### GIVEN PASSAGE
------------------------------------------------

Wednesday, August 9, 2017

Miscenllaneous

Respect

Maybe it was a truck ad on TV that triggered these thoughts.  My mind went back to the days when I was a freelance racing photojournalist.  As such, I had free access to the press room and I used it.  Among other things, to network.  Jon Asher, a superlative photographer, much better than I could ever hope to be, Jim Short (Shorts) who was the Riverside Press Enterprise star racing writer, Howard Koby who taught me Grand Prix racing and high-speed pan shots.  But there was one writer that we all treaded lightly around and that was the marvelous Shav Glick, LA Times sports writer. 

He was a short, rather tubby grey-haired man, and he nailed it with every column he wrote.  Such was the respect that was given him that none of us ever smoked in the press room when he was working in it.  Why?  He was running on one lung and I truly forget what happened to the other. .  He retired from sports writing when he was 85 and succumbed to melanoma age 87 in 2007.

------------------------------------------------

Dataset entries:
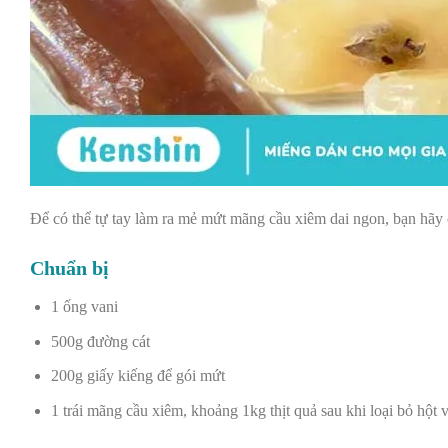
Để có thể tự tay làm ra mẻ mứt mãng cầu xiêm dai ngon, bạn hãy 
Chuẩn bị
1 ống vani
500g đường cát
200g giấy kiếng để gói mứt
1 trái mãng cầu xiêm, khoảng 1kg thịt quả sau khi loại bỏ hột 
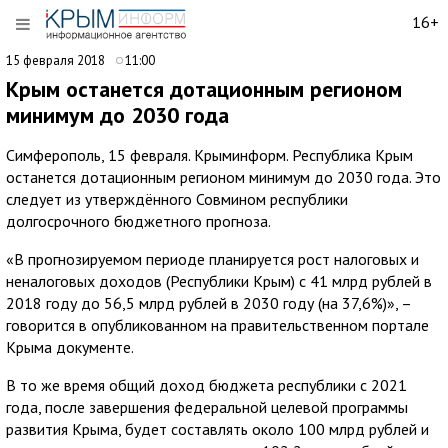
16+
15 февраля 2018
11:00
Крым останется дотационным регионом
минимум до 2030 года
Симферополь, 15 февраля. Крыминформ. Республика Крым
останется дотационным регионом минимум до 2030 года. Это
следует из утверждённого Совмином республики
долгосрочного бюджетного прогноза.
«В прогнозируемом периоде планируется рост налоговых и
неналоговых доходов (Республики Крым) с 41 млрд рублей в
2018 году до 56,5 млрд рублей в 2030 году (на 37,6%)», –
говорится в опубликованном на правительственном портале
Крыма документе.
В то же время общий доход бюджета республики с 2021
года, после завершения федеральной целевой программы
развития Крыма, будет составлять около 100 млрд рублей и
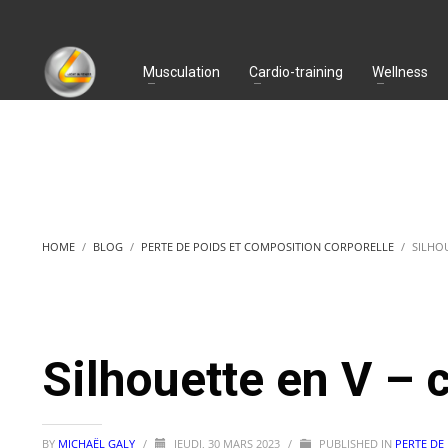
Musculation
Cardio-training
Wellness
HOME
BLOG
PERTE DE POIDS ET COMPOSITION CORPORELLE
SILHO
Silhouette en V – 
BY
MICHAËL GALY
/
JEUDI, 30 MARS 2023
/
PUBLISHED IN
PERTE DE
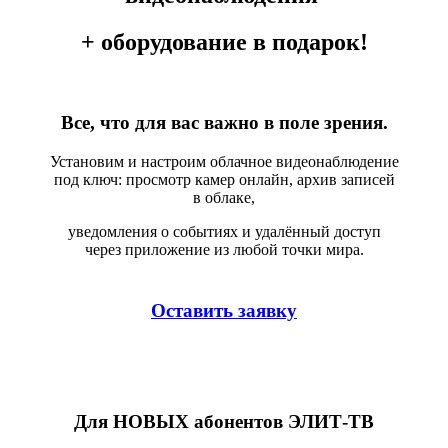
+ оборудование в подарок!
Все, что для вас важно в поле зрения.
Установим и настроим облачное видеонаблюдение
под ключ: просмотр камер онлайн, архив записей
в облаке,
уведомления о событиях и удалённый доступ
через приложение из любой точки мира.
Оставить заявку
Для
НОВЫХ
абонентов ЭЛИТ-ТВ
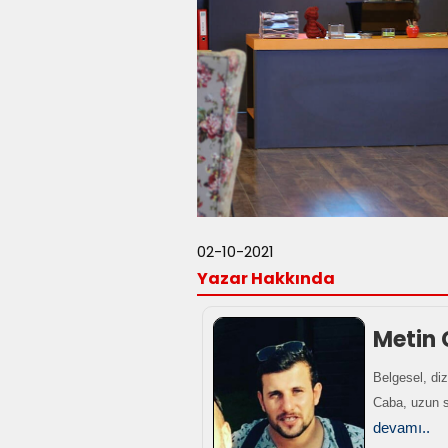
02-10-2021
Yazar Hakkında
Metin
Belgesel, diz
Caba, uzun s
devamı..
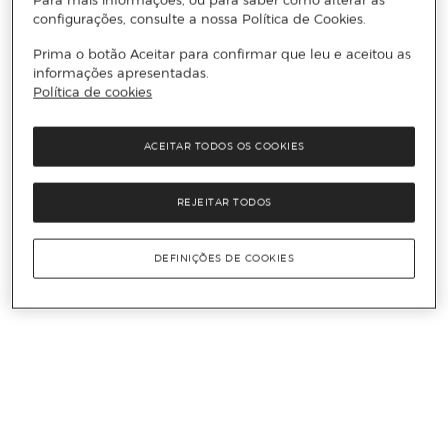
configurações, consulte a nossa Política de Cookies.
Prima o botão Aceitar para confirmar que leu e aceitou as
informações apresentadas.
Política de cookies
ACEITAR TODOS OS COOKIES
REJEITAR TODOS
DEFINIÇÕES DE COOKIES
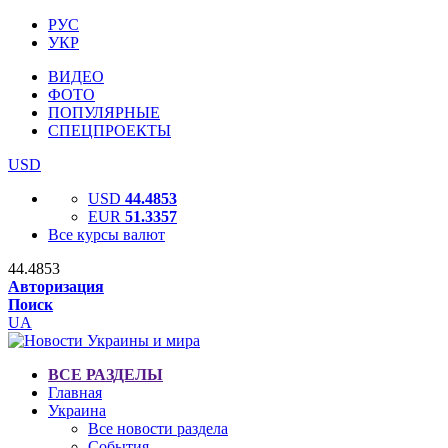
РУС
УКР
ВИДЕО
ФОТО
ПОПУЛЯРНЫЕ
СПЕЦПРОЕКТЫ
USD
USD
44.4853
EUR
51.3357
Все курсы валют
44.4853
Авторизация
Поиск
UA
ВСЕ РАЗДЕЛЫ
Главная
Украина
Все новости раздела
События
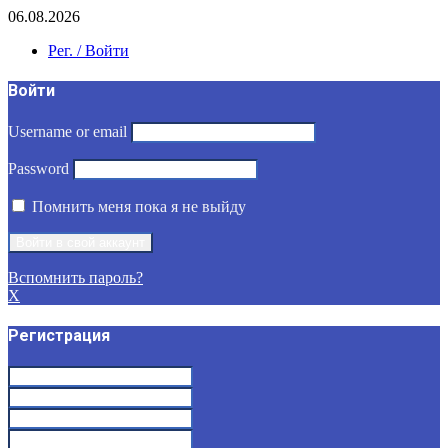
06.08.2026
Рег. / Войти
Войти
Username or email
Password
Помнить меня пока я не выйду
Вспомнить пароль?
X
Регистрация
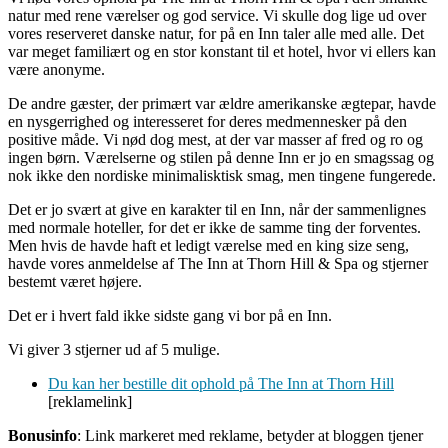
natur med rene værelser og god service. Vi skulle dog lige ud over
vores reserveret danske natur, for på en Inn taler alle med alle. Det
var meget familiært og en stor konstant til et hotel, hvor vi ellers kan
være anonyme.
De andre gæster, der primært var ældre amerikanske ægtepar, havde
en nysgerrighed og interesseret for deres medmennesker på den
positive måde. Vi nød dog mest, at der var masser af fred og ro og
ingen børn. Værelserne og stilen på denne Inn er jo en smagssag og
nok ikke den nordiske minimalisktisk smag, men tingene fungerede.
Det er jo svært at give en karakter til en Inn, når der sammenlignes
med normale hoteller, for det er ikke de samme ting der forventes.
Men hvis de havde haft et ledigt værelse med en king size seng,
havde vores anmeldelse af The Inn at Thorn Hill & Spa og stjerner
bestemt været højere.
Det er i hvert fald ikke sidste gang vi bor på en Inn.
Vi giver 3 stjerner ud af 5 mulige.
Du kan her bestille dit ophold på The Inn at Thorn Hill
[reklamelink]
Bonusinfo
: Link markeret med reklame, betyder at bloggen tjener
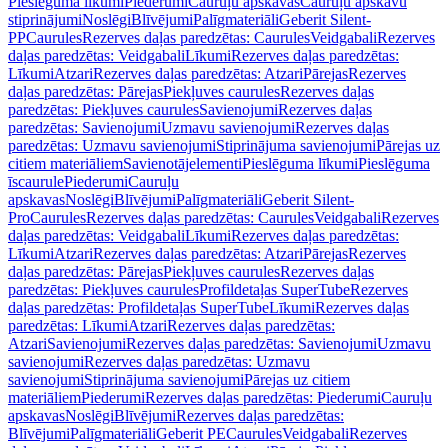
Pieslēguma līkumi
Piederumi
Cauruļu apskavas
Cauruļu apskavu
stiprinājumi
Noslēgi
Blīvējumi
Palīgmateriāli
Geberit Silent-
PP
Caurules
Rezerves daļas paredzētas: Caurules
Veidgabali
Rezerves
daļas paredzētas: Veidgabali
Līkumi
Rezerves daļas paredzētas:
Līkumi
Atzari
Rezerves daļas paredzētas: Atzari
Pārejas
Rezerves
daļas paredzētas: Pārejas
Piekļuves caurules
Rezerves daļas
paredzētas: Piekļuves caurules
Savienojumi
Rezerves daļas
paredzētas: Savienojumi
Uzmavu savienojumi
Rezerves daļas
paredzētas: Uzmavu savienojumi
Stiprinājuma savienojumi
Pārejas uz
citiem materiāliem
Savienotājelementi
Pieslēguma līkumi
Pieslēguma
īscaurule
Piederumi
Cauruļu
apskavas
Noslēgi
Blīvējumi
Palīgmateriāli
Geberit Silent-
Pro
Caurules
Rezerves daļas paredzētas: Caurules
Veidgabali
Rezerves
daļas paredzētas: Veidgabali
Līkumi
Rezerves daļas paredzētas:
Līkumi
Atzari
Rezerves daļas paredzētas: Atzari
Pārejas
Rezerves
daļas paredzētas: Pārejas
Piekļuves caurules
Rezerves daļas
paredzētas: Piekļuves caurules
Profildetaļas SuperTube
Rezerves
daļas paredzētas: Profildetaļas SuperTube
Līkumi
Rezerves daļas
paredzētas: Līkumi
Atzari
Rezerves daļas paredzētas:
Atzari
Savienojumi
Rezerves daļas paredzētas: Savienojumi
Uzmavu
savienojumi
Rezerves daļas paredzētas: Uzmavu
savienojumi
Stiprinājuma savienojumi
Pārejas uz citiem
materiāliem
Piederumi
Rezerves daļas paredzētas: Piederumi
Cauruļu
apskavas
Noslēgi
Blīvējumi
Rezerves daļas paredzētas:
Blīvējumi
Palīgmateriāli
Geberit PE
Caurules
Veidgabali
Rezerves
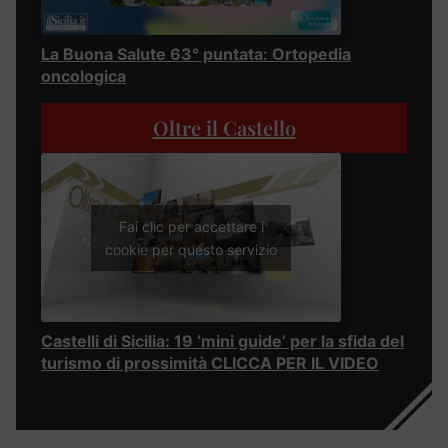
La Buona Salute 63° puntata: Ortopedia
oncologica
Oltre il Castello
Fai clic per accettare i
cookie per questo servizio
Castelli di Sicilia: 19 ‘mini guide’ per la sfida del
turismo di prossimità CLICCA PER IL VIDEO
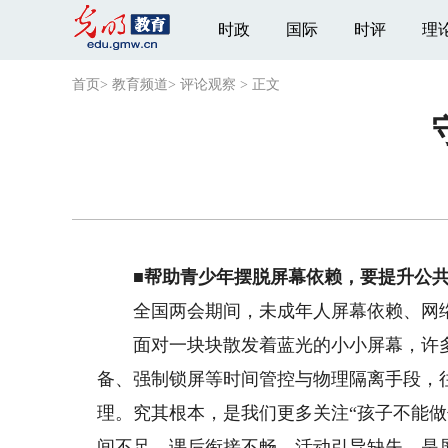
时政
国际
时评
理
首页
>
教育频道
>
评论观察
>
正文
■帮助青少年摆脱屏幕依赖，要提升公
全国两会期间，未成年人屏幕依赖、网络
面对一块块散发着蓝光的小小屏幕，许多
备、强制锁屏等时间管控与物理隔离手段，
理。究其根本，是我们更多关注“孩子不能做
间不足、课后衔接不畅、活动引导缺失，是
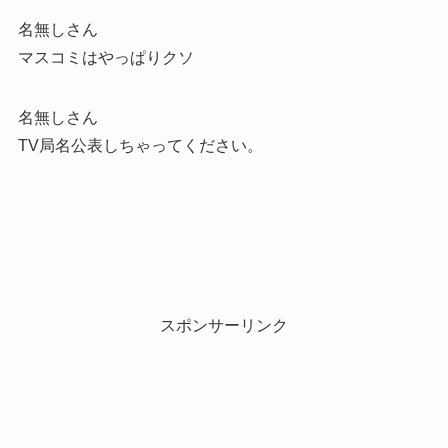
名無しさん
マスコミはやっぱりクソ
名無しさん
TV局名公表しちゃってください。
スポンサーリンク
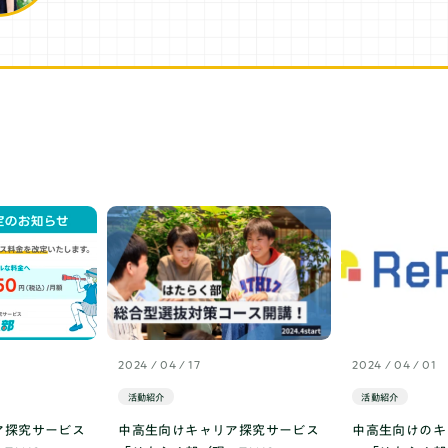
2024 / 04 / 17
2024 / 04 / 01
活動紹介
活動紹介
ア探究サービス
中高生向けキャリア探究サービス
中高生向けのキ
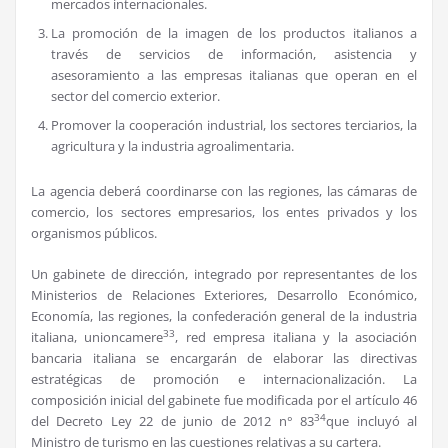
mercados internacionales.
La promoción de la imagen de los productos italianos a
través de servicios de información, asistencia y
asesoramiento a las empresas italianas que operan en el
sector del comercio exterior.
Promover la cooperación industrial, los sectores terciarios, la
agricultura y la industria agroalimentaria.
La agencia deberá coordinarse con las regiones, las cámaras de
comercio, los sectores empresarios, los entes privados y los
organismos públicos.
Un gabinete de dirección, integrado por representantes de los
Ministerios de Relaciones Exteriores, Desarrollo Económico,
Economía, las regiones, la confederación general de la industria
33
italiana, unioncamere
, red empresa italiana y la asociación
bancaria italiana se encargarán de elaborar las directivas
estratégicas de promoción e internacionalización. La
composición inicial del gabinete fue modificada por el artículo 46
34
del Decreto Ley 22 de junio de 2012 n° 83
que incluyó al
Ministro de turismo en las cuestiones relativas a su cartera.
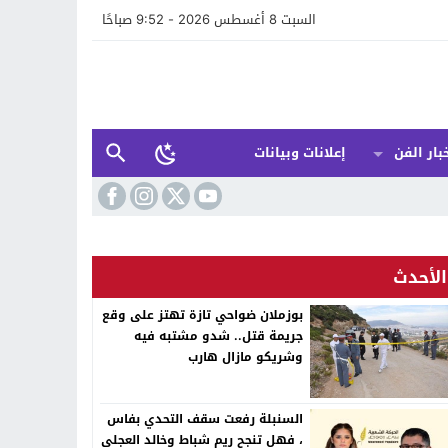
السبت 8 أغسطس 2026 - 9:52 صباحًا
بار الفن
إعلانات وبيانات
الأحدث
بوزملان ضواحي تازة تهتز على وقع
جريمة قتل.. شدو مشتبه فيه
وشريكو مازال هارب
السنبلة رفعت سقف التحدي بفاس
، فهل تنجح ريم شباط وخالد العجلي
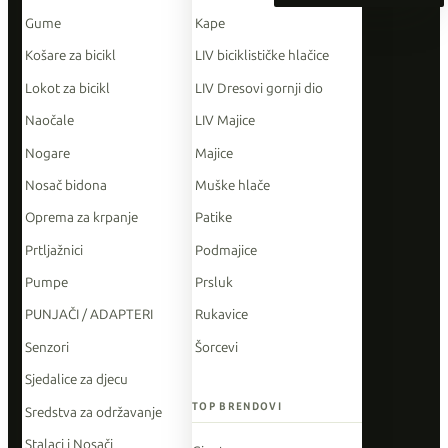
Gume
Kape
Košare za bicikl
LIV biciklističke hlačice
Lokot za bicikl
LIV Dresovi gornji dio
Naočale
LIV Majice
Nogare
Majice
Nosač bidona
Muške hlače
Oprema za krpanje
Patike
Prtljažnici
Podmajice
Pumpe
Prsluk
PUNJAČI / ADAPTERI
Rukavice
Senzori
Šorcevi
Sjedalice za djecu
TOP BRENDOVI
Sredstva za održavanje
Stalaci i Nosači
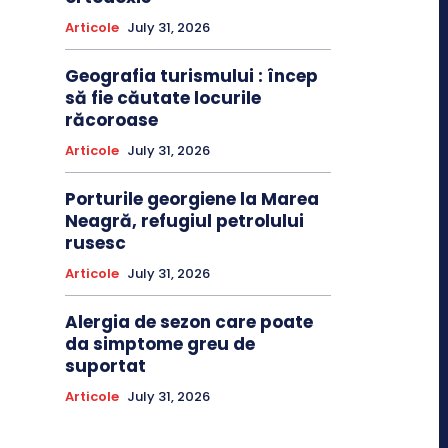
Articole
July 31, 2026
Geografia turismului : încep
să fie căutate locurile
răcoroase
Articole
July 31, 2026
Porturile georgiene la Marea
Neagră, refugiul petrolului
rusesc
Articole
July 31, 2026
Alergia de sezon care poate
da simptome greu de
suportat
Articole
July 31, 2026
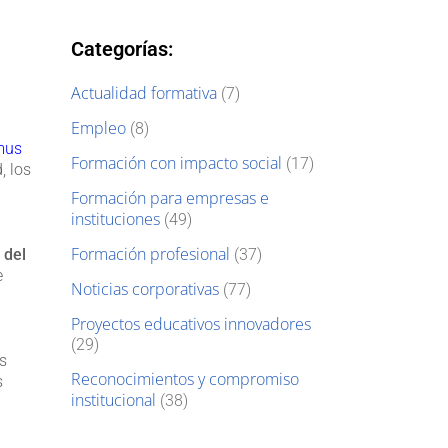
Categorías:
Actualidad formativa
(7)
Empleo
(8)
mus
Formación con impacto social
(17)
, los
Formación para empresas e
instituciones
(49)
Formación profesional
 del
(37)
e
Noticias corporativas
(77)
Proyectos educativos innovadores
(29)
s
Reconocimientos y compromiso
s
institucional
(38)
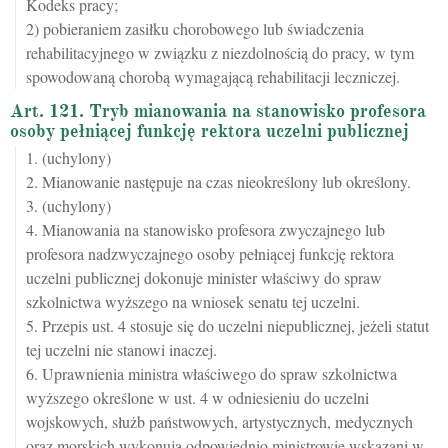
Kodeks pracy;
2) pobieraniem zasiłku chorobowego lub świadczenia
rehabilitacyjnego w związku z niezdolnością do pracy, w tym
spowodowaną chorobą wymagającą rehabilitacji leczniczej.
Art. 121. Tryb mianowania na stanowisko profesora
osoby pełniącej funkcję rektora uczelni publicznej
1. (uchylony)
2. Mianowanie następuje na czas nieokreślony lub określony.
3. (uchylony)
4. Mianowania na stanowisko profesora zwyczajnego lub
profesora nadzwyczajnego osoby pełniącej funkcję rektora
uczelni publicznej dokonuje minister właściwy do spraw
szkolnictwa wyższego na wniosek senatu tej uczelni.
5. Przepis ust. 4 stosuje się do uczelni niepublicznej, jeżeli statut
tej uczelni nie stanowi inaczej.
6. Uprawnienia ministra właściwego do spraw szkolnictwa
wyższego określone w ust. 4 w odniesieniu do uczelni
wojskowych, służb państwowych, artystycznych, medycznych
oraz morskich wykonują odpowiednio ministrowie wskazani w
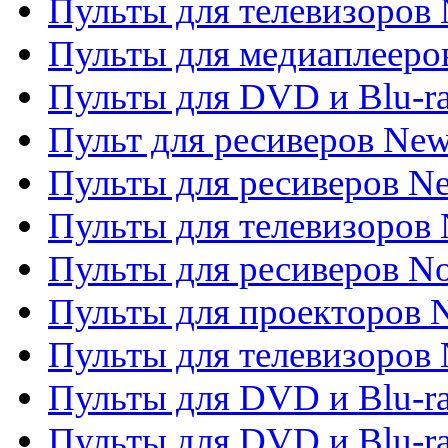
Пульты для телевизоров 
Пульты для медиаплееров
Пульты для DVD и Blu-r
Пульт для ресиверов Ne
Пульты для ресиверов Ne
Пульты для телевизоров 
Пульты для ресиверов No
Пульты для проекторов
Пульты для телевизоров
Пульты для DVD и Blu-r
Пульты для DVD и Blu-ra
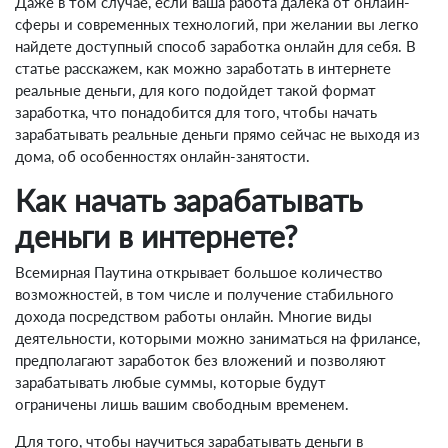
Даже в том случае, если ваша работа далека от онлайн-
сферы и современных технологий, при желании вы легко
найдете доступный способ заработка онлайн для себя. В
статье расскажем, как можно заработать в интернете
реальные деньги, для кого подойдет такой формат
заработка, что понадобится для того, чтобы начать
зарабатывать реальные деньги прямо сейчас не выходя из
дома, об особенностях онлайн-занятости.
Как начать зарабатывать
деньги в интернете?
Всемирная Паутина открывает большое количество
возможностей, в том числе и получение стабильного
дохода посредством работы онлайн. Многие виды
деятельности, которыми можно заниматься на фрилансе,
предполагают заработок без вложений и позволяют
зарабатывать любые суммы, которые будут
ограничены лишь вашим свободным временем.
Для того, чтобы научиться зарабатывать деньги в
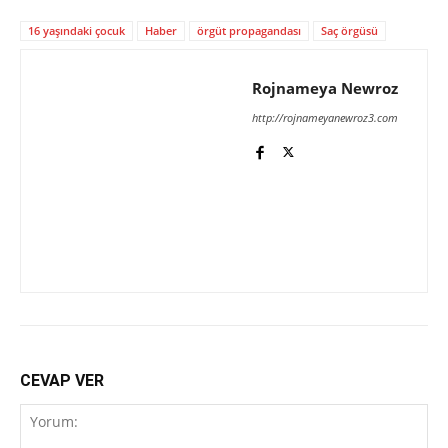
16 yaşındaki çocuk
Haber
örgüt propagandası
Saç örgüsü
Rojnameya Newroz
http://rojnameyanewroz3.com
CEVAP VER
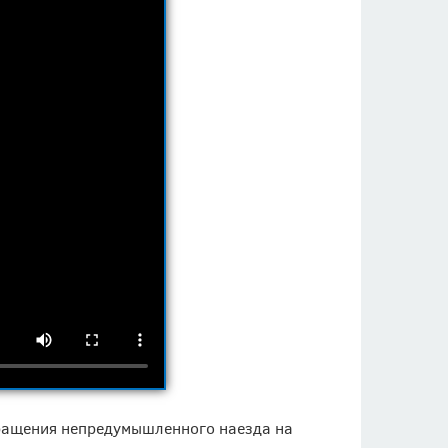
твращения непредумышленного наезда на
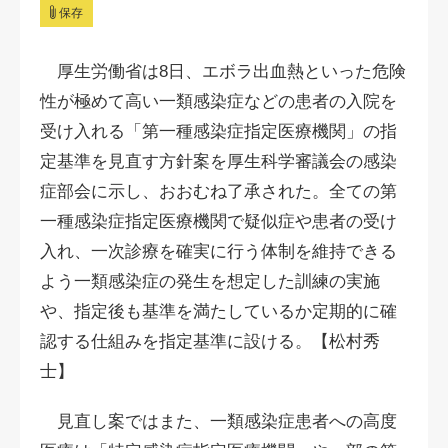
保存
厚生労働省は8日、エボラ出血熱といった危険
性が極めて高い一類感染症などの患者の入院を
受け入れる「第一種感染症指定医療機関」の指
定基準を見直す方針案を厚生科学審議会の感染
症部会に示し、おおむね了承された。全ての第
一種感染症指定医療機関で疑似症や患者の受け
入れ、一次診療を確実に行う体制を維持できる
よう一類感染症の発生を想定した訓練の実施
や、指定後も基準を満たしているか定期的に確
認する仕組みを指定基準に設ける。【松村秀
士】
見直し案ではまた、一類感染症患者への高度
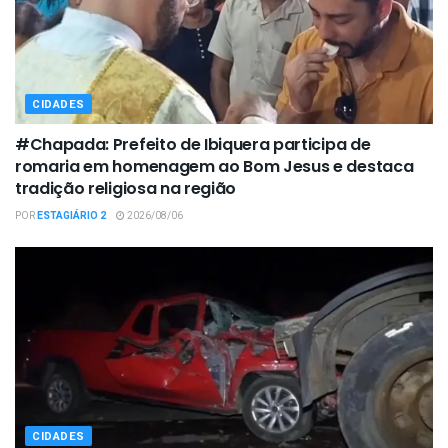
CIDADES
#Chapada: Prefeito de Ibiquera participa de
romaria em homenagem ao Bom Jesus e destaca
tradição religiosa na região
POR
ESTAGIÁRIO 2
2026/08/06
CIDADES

------------------------------------------------

### WHAT YOU NEED TO DO
1. In the listing, switch "stjerner" to "point" in the lines from the one containing "natur med rene" through the one containing "at bloggen tjener", inclusive, and write out only those lines.
2. How would you continue the post about sportswriter Shav Glick from the point where it stops?
The listing and the text before it come from unrelated sources.

### ANSWER SECTION
1.
natur med rene værelser og god service. Vi skulle dog lige ud over
vores reserveret danske natur, for på en Inn taler alle med alle. Det
var meget familiært og en stor konstant til et hotel, hvor vi ellers kan
være anonyme.
De andre gæster, der primært var ældre amerikanske ægtepar, havde
en nysgerrighed og interesseret for deres medmennesker på den
positive måde. Vi nød dog mest, at der var masser af fred og ro og
ingen børn. Værelserne og stilen på denne Inn er jo en smagssag og
nok ikke den nordiske minimalisktisk smag, men tingene fungerede.
Det er jo svært at give en karakter til en Inn, når der sammenlignes
med normale hoteller, for det er ikke de samme ting der forventes.
Men hvis de havde haft et ledigt værelse med en king size seng,
havde vores anmeldelse af The Inn at Thorn Hill & Spa og point
bestemt været højere.
Det er i hvert fald ikke sidste gang vi bor på en Inn.
Vi giver 3 point ud af 5 mulige.
Du kan her bestille dit ophold på The Inn at Thorn Hill
[reklamelink]
Bonusinfo
: Link markeret med reklame, betyder at bloggen tjener

2.
Normally writers and photographers never hesitated to push their way into anything; print reporters  crowding to the front when a driver was being interviewed,  photographers elbowing their way in to your shooting spot ... but we all respected Shav.  That's just how good he was. 

And that's also how we showed respect, a simple courtesy that he never asked for, never expected, never acknowledged.  Respect is a quality that is so rarely seen these days as to be on the endangered emotions list.  I miss it.

Separated at Birth?

There are two popular authors that make me wonder if they aren't the same man.  You take a look at David Baldacci and Lee Child and tell me I'm wrong. 

David Baldacci, born 8-5-60 (happy belated birthday) now age 60.  He and wife Michelle married in 1990.

Lee Child, real name James Grant, was born 10-29-62 and is 55 and 6 ft. 4 in.  He and wife Jane were married in 1975. 

Both write action intrigue books.  Both are blue eyed blondes with a clean-cut boned face. 

Both have to be the same person.  Ages in the spy world are so easy to change...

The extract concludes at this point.